Die Neukonzeption eines Studienprogramms bietet Hochschulen die Möglichkeit, aktuelle gesellschaftliche, fachliche und berufliche Entwicklungen aufzugreifen. Ziel ist es, ein attraktives, studierbares und zukunftsfähiges Studienangebot zu schaffen, das Fachkompetenzen und überfachliche, praxisrelevante Kompetenzen vermittelt. Internationale Kooperationen wie Mobilitätsfenster, Double Degrees oder Joint Degrees – beispielsweise im Rahmen der Universitätsallianz ENLIGHT – bieten attraktive Optionen, um diese Ziele zu erreichen. Daraus entsteht ein Qualifikationsprofil. Es beschreibt, was Studierende am Ende des Studiums können sollen – idealerweise entlang von Anforderungen, wie sie in Berufsfeldern, Wissenschaft oder Gesellschaft erwartet werden.

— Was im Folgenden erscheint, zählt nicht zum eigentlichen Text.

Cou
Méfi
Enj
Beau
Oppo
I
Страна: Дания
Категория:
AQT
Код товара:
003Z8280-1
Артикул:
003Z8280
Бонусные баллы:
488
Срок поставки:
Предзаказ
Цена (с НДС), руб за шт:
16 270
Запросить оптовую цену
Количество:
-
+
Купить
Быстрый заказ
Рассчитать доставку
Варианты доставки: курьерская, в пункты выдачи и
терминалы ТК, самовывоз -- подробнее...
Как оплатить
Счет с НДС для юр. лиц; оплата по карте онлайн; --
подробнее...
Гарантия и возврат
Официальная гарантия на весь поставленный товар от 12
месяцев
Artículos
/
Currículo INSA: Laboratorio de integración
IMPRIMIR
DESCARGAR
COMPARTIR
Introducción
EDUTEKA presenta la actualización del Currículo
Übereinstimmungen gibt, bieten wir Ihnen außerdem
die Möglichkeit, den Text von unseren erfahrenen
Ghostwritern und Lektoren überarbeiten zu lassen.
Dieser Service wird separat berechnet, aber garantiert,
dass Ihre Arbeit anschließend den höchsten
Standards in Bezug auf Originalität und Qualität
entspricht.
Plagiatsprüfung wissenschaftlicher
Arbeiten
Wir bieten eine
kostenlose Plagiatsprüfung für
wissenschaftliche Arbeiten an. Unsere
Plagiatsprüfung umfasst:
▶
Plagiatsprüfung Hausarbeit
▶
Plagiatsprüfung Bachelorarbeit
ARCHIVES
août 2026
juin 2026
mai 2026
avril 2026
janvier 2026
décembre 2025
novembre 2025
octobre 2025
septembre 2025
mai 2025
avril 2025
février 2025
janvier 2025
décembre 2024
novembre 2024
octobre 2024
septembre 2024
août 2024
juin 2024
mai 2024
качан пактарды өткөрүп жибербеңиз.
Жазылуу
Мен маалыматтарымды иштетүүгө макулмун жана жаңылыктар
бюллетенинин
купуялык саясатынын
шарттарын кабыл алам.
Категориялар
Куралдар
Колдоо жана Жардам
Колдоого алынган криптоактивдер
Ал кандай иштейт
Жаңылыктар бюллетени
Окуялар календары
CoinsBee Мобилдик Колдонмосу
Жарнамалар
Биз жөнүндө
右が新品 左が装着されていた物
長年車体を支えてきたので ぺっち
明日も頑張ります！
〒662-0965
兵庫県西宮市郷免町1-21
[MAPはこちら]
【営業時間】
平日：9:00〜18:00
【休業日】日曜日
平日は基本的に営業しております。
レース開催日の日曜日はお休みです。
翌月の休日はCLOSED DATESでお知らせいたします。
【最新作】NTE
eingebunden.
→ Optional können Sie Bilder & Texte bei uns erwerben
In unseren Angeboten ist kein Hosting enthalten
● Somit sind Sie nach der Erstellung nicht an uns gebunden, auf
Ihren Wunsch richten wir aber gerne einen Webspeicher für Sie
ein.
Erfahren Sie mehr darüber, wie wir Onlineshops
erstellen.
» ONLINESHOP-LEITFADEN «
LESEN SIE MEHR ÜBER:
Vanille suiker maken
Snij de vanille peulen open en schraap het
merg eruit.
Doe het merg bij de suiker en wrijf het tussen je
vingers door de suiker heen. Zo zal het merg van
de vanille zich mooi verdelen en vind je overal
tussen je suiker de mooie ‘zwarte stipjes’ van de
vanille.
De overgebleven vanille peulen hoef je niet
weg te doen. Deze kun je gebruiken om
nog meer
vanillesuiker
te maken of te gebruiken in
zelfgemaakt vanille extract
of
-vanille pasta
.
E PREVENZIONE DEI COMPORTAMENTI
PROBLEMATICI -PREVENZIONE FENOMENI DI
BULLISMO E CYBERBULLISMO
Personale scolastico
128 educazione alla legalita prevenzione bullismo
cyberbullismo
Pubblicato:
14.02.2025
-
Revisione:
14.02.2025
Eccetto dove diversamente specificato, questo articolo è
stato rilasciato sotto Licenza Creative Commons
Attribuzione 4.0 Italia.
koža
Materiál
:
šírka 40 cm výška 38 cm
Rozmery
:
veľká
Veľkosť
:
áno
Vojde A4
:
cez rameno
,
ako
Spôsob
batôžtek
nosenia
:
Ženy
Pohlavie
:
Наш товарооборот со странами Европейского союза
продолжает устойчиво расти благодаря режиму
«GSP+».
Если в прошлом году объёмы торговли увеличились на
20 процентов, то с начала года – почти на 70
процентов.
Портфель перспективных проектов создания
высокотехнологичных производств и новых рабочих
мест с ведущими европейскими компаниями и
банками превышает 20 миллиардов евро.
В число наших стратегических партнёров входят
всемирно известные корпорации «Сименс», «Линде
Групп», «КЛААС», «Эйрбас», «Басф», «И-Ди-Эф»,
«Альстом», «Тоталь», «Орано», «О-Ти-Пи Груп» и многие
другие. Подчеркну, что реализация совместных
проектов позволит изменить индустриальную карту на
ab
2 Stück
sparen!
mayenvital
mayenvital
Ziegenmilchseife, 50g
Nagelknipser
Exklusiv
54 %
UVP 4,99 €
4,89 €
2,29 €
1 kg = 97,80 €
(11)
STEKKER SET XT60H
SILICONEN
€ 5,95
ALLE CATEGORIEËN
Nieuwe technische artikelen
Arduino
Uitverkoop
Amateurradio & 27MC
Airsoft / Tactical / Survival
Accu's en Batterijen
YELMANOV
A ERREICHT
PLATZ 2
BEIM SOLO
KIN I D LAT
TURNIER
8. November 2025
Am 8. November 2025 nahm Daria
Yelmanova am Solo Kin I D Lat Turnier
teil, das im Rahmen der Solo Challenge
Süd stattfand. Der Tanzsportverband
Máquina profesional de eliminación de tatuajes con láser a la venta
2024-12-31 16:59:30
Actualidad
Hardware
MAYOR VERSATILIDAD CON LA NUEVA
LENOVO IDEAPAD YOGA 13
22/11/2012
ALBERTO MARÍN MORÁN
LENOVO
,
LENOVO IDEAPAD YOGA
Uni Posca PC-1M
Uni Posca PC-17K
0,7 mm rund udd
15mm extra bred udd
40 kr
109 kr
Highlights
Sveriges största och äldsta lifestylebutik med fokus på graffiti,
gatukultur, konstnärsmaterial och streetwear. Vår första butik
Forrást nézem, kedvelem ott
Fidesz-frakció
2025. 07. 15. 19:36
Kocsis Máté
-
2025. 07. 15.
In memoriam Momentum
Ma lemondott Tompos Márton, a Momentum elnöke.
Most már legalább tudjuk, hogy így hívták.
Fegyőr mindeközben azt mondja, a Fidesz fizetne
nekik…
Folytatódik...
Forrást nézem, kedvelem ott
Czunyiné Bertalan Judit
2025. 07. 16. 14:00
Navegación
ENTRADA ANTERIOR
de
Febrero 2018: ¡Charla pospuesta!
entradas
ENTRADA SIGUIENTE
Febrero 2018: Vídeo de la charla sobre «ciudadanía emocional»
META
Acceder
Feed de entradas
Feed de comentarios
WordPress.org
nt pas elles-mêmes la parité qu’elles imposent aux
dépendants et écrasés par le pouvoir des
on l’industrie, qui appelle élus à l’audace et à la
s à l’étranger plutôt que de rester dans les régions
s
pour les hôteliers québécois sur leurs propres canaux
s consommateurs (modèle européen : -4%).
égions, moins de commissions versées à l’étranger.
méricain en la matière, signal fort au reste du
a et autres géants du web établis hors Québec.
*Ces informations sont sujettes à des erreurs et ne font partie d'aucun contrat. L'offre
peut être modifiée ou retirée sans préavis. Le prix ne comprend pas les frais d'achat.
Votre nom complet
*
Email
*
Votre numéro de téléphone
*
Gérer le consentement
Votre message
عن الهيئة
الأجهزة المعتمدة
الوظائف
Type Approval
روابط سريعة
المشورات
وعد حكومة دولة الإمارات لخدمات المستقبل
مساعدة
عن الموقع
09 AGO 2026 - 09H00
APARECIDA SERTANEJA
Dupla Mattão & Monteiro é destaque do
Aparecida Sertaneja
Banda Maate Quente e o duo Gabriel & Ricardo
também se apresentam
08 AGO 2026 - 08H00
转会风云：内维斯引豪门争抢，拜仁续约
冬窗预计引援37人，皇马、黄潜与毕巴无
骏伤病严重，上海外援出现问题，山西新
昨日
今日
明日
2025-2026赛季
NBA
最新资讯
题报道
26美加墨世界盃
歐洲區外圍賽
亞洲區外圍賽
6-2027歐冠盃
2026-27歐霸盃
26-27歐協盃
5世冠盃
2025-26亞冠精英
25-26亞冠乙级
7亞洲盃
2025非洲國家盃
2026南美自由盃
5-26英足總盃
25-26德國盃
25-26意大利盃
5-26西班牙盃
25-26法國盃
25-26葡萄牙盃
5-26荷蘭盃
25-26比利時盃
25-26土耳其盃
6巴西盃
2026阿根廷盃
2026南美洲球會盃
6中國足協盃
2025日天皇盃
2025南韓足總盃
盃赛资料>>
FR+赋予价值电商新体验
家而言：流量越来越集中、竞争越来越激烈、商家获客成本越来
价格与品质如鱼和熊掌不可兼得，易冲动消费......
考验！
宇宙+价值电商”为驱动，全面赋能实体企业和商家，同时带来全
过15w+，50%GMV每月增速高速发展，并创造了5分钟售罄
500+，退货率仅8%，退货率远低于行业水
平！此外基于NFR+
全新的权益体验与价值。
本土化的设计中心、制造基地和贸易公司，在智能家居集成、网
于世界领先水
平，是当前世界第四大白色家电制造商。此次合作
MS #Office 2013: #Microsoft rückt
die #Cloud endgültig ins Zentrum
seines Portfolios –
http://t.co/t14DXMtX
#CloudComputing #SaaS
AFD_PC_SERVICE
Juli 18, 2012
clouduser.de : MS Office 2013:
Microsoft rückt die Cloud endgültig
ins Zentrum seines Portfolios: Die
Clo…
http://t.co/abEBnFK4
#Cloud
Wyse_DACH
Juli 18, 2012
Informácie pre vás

Auf dem Qualifikationsprofil aufbauend werden thematische Schwerpunkte zu Modulen gebündelt, Modulziele formuliert und passende Assessments entwickelt. Die Lehr- und Lernmethoden werden so gestaltet, dass sie auf diese Ziele hinführen. Dies erfordert didaktische Kohärenz – also eine durchgängige Abstimmung zwischen Learning Outcomes, Lehr-/Lernszenarien und Prüfungen, um Studierende effektiv auf das Erreichen der angestrebten Kompetenzen vorzubereiten.
Zugleich müssen Studienprogramme logisch aufgebaut und realistisch studierbar sein. Eine klare Programmarchitektur, eine ausgewogene Modulabfolge und eine systematische Planung von Studienpfaden – auch für unterschiedliche Studierendentypen – sind hierfür entscheidend. Eine durchdachte Lehr-/Lernphilosophie ergänzt die fachlich-didaktische Planung: Sie legt z. B. fest, welchen Stellenwert Selbststudium, Interdisziplinarität oder Forschungsorientierung haben sollen.
An der Universität Bern unterstützt dieser systematische Ansatz die strategische Positionierung von Studienprogrammen. Durch die enge Verzahnung von Vision, Struktur und Inhalt werden Curricula geschaffen, die sowohl die institutionellen Qualitätsziele erfüllen als auch den Lernerfolg der Studierenden nachhaltig fördern.